## SELECTED PASSAGE
• • • • • • •

The moment trivial conflicts escalate to catastrophe
The moment trivial conflicts escalate to catastrophe

The moment trivial conflicts escalate to catastrophe

We all like to believe we are ‘smart’ and rational beings, don’t we? But if you look closely at your daily life… well. There are too many times when trivial conflicts shake our entire lives.

Think back to an argument with your spouse last night. Like “taking out the trash,” how can such a minor friction become a major reason for divorce like “personality differences,” or a cause for quitting like “I can’t stand working with that person anymore”?

One expert says the most fatal ‘smart mistake’ we make is precisely trying to solve problems of Emotion with Reason.

He talks about a powerful 3-step law for resolving all conflicts in the world: ‘Emotion-Reason-Intuition’, or the E-R-I model. The real core of this model is… what’s truly important is the ‘order’. The author clearly points out that the top priority in conflict resolution is always “emotion control”. If we don’t pass through the first door of emotion (E), Reason (R) or Intuition (I) won’t even get a chance to operate.

Therefore, in this article, we will delve deeply into the first and most crucial step of E-R-I, ‘resolving emotions’, divided into two situations: “When the other person is angry,” and “When you are angry.” This is not a simple summary. I want to share psychological, neuroscientific, and… well, existential insights into how this law actually works in our lives, even in extreme situations.

Part 1: When the Other Person is Angry

The ‘Rational’ Mistake That Pours Fuel on the Fire

The basic principle is this: the only firefighter for flames is ’empathic listening’.

Do you know the most common and fatal mistake we make when the other person is burning with anger (E)? It’s pulling out the fire extinguisher of ‘reason (R)’. As warned in a chapter of a certain book, “When the Other Person is Angry,” we instinctively rush to give advice, refute, tell our own stories, and offer solutions.

However, to an angry person, saying “No, that’s not it…”, “Then you can just do this,” or “Listen to me” is essentially like shouting the message, “Your anger is not justified.” This is like pouring fuel on the fire, not water.

NVC, Nonviolent Communication
NVC, Nonviolent Communication

Responding to anger with ‘reason’ is like pouring fuel on the fire.

• • • • • • •

## WORK INSTRUCTION
Can you retype, word for word, the stretch of the article on trivial conflicts above that begins at "He talks about" and stops after "chance to operate."?

• • • • • • •

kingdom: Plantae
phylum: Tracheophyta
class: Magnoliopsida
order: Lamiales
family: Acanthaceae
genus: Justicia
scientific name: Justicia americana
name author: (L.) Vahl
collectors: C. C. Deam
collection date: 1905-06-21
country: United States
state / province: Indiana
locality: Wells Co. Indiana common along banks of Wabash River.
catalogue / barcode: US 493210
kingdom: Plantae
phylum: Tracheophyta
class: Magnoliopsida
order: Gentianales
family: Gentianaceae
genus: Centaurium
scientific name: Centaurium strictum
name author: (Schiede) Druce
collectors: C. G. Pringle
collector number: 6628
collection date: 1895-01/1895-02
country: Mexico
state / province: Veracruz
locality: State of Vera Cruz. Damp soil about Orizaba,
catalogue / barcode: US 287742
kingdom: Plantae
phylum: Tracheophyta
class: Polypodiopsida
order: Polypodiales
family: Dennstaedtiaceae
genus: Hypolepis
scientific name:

• • • • • • •

## PROBLEM SOLUTION
He talks about a powerful 3-step law for resolving all conflicts in the world: ‘Emotion-Reason-Intuition’, or the E-R-I model. The real core of this model is… what’s truly important is the ‘order’. The author clearly points out that the top priority in conflict resolution is always “emotion control”. If we don’t pass through the first door of emotion (E), Reason (R) or Intuition (I) won’t even get a chance to operate.